IN> Supererogatory (WAS: Strip mining Dante)
Daniel Childers
cpt_democracy at hotmail.com
Wed Jul 19 10:07:23 CDT 2006
>From: James Walker <nyungan at yahoo.com.au>
>Rather than replying to the thread on selflessness,
>it'd be far more virtuous to send a 'hello' email to
>someone you suspect of being lonely, yes? One of the
>reasons I came to the conclusion that most
>philosophers go to hell...
>
This gets into some complicated ethics. And it's kind of an
infinite regress; there's always something better you could be
doing. (Getting off your chair and joining the volunteer fire
department would be better than writing email of any sort,
yes?)
The philosophical concept of "supererogatory" applies:
actions that are morally good, but not required. For
example, it would be morally good for each of us who is
physically capable of it to join a volunteer fire department.
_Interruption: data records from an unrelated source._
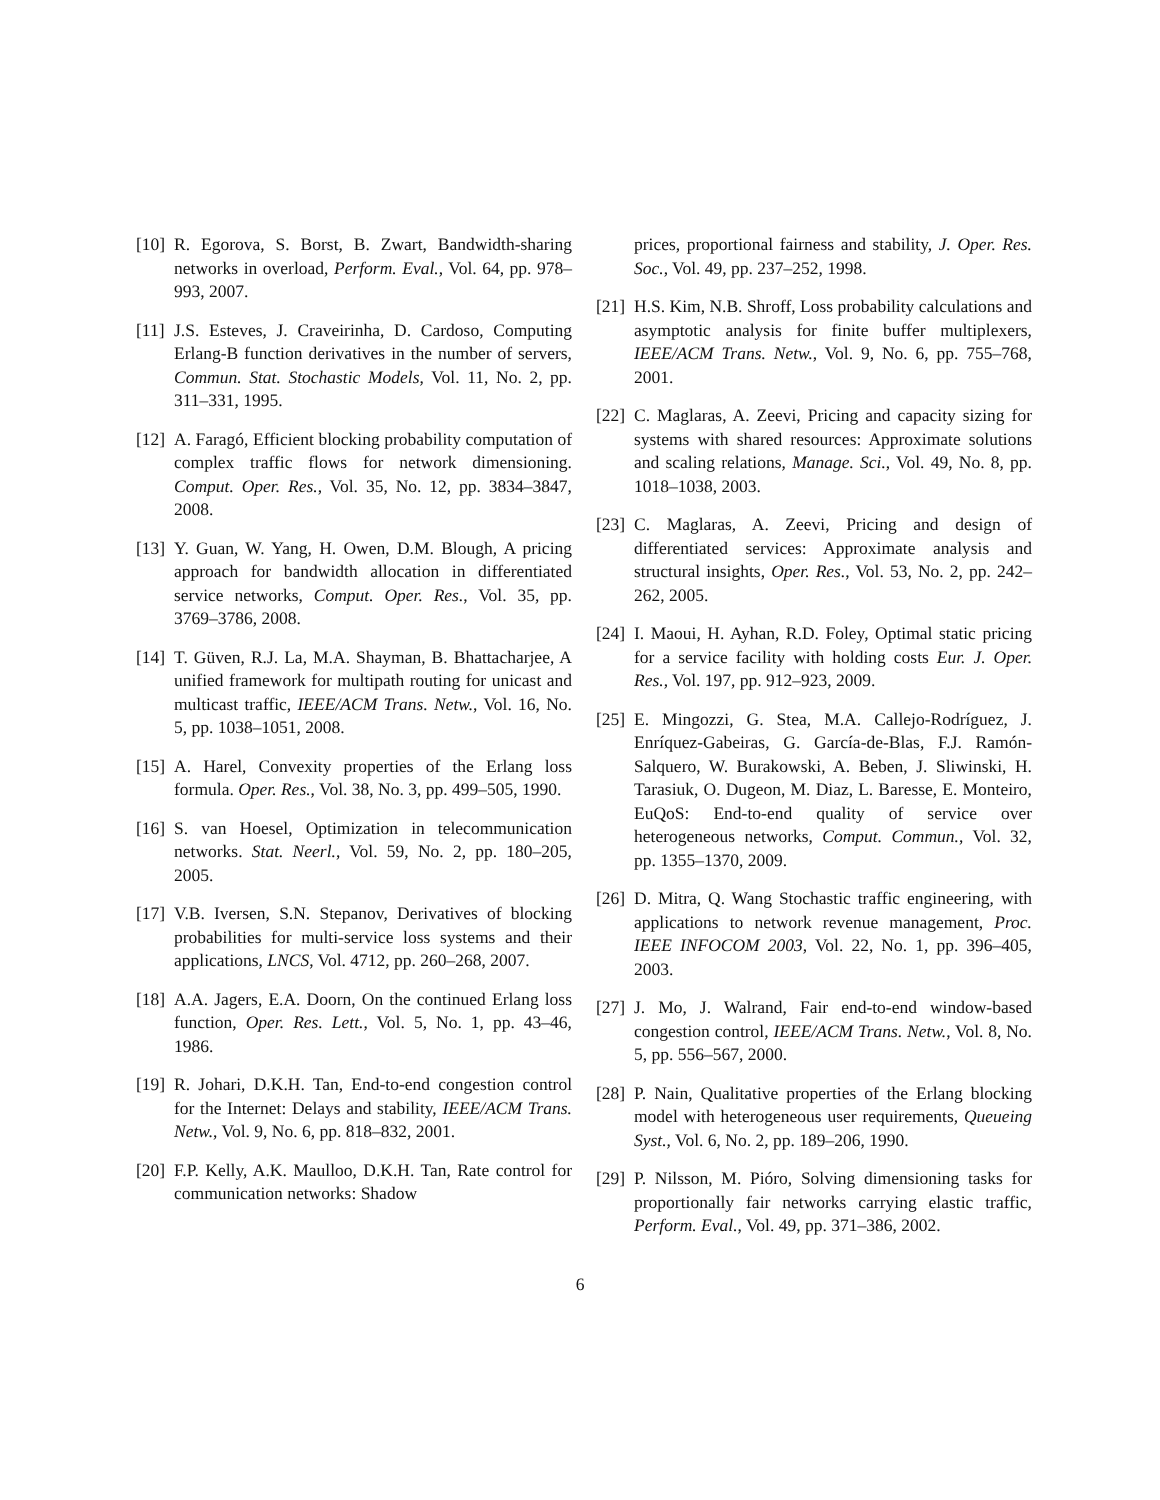[10] R. Egorova, S. Borst, B. Zwart, Bandwidth-sharing networks in overload, Perform. Eval., Vol. 64, pp. 978–993, 2007.
[11] J.S. Esteves, J. Craveirinha, D. Cardoso, Computing Erlang-B function derivatives in the number of servers, Commun. Stat. Stochastic Models, Vol. 11, No. 2, pp. 311–331, 1995.
[12] A. Faragó, Efficient blocking probability computation of complex traffic flows for network dimensioning. Comput. Oper. Res., Vol. 35, No. 12, pp. 3834–3847, 2008.
[13] Y. Guan, W. Yang, H. Owen, D.M. Blough, A pricing approach for bandwidth allocation in differentiated service networks, Comput. Oper. Res., Vol. 35, pp. 3769–3786, 2008.
[14] T. Güven, R.J. La, M.A. Shayman, B. Bhattacharjee, A unified framework for multipath routing for unicast and multicast traffic, IEEE/ACM Trans. Netw., Vol. 16, No. 5, pp. 1038–1051, 2008.
[15] A. Harel, Convexity properties of the Erlang loss formula. Oper. Res., Vol. 38, No. 3, pp. 499–505, 1990.
[16] S. van Hoesel, Optimization in telecommunication networks. Stat. Neerl., Vol. 59, No. 2, pp. 180–205, 2005.
[17] V.B. Iversen, S.N. Stepanov, Derivatives of blocking probabilities for multi-service loss systems and their applications, LNCS, Vol. 4712, pp. 260–268, 2007.
[18] A.A. Jagers, E.A. Doorn, On the continued Erlang loss function, Oper. Res. Lett., Vol. 5, No. 1, pp. 43–46, 1986.
[19] R. Johari, D.K.H. Tan, End-to-end congestion control for the Internet: Delays and stability, IEEE/ACM Trans. Netw., Vol. 9, No. 6, pp. 818–832, 2001.
[20] F.P. Kelly, A.K. Maulloo, D.K.H. Tan, Rate control for communication networks: Shadow
prices, proportional fairness and stability, J. Oper. Res. Soc., Vol. 49, pp. 237–252, 1998.
[21] H.S. Kim, N.B. Shroff, Loss probability calculations and asymptotic analysis for finite buffer multiplexers, IEEE/ACM Trans. Netw., Vol. 9, No. 6, pp. 755–768, 2001.
[22] C. Maglaras, A. Zeevi, Pricing and capacity sizing for systems with shared resources: Approximate solutions and scaling relations, Manage. Sci., Vol. 49, No. 8, pp. 1018–1038, 2003.
[23] C. Maglaras, A. Zeevi, Pricing and design of differentiated services: Approximate analysis and structural insights, Oper. Res., Vol. 53, No. 2, pp. 242–262, 2005.
[24] I. Maoui, H. Ayhan, R.D. Foley, Optimal static pricing for a service facility with holding costs Eur. J. Oper. Res., Vol. 197, pp. 912–923, 2009.
[25] E. Mingozzi, G. Stea, M.A. Callejo-Rodríguez, J. Enríquez-Gabeiras, G. García-de-Blas, F.J. Ramón-Salquero, W. Burakowski, A. Beben, J. Sliwinski, H. Tarasiuk, O. Dugeon, M. Diaz, L. Baresse, E. Monteiro, EuQoS: End-to-end quality of service over heterogeneous networks, Comput. Commun., Vol. 32, pp. 1355–1370, 2009.
[26] D. Mitra, Q. Wang Stochastic traffic engineering, with applications to network revenue management, Proc. IEEE INFOCOM 2003, Vol. 22, No. 1, pp. 396–405, 2003.
[27] J. Mo, J. Walrand, Fair end-to-end window-based congestion control, IEEE/ACM Trans. Netw., Vol. 8, No. 5, pp. 556–567, 2000.
[28] P. Nain, Qualitative properties of the Erlang blocking model with heterogeneous user requirements, Queueing Syst., Vol. 6, No. 2, pp. 189–206, 1990.
[29] P. Nilsson, M. Pióro, Solving dimensioning tasks for proportionally fair networks carrying elastic traffic, Perform. Eval., Vol. 49, pp. 371–386, 2002.
6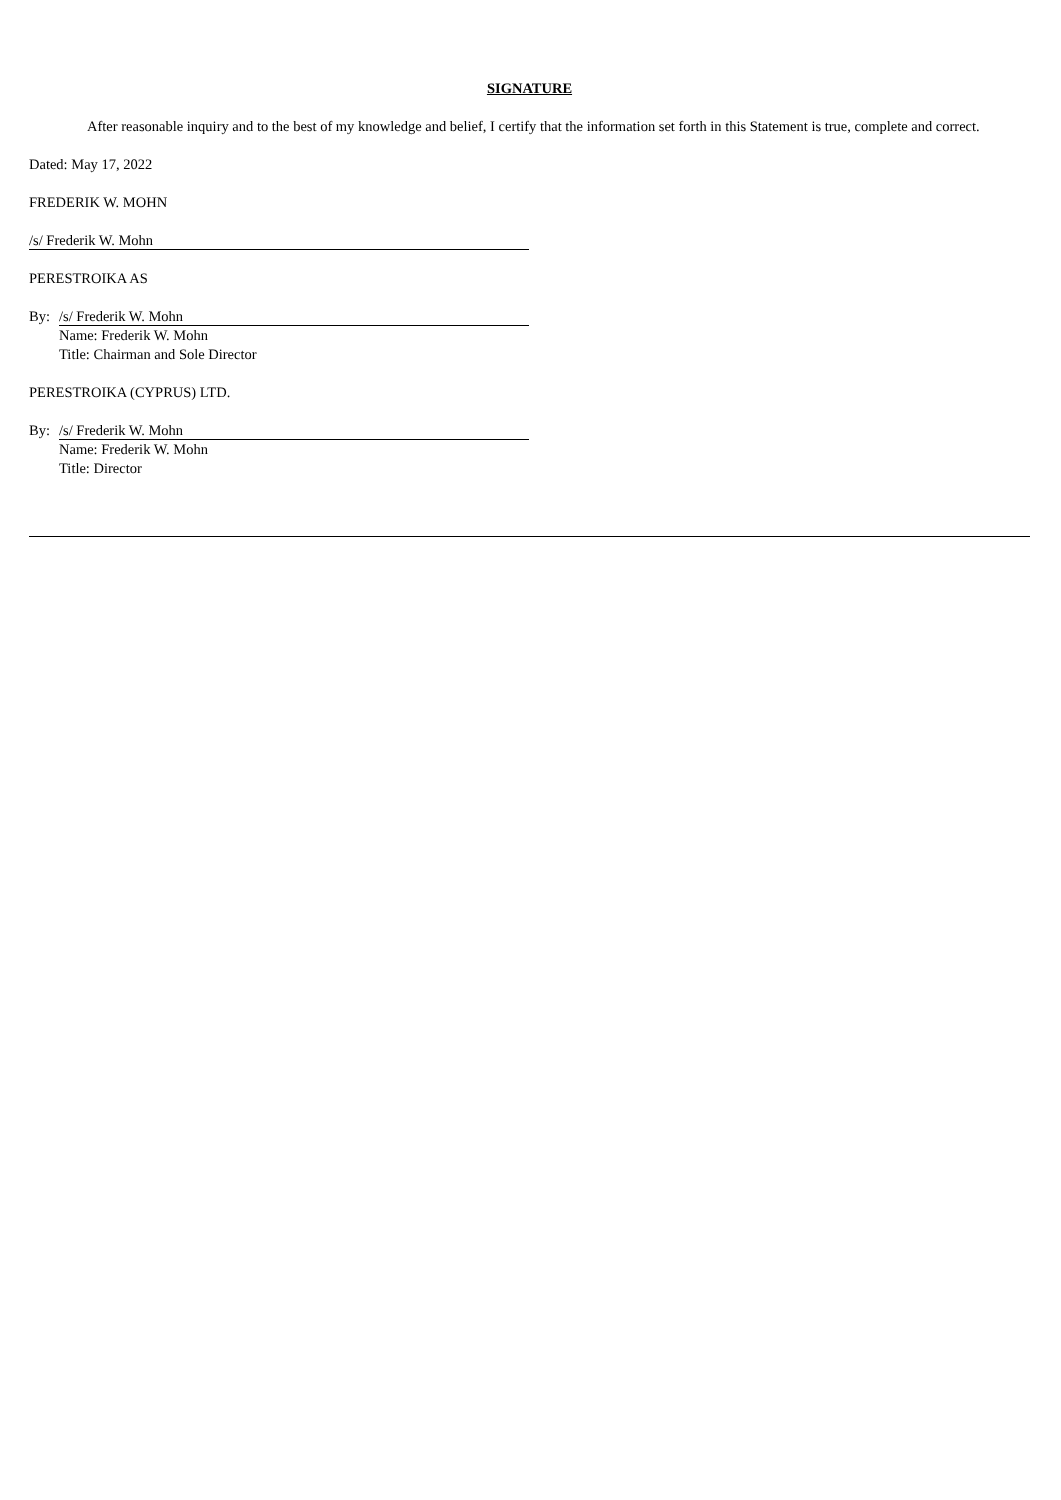SIGNATURE
After reasonable inquiry and to the best of my knowledge and belief, I certify that the information set forth in this Statement is true, complete and correct.
Dated: May 17, 2022
FREDERIK W. MOHN
/s/ Frederik W. Mohn
PERESTROIKA AS
By: /s/ Frederik W. Mohn
Name: Frederik W. Mohn
Title: Chairman and Sole Director
PERESTROIKA (CYPRUS) LTD.
By: /s/ Frederik W. Mohn
Name: Frederik W. Mohn
Title: Director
Most of us--quite likely all of us--never will. And we are
not sinning by failure to do so.
See http://plato.stanford.edu/entries/supererogation/ for
a long discussion.
("Supererogatory" also has the meanings of "Beyond
the call of duty" and even of "unnecessary or
excessive".)
This gets complicated with IN's odd salvation/damnation
mechanisms: if your Destiny (or Fate) is wrapped up with
you joining a VFD, you *are* required to do so (or required
to not do so). But in IN, most of your good deeds--ie, every
one which is not your Destiny--are supererogatory.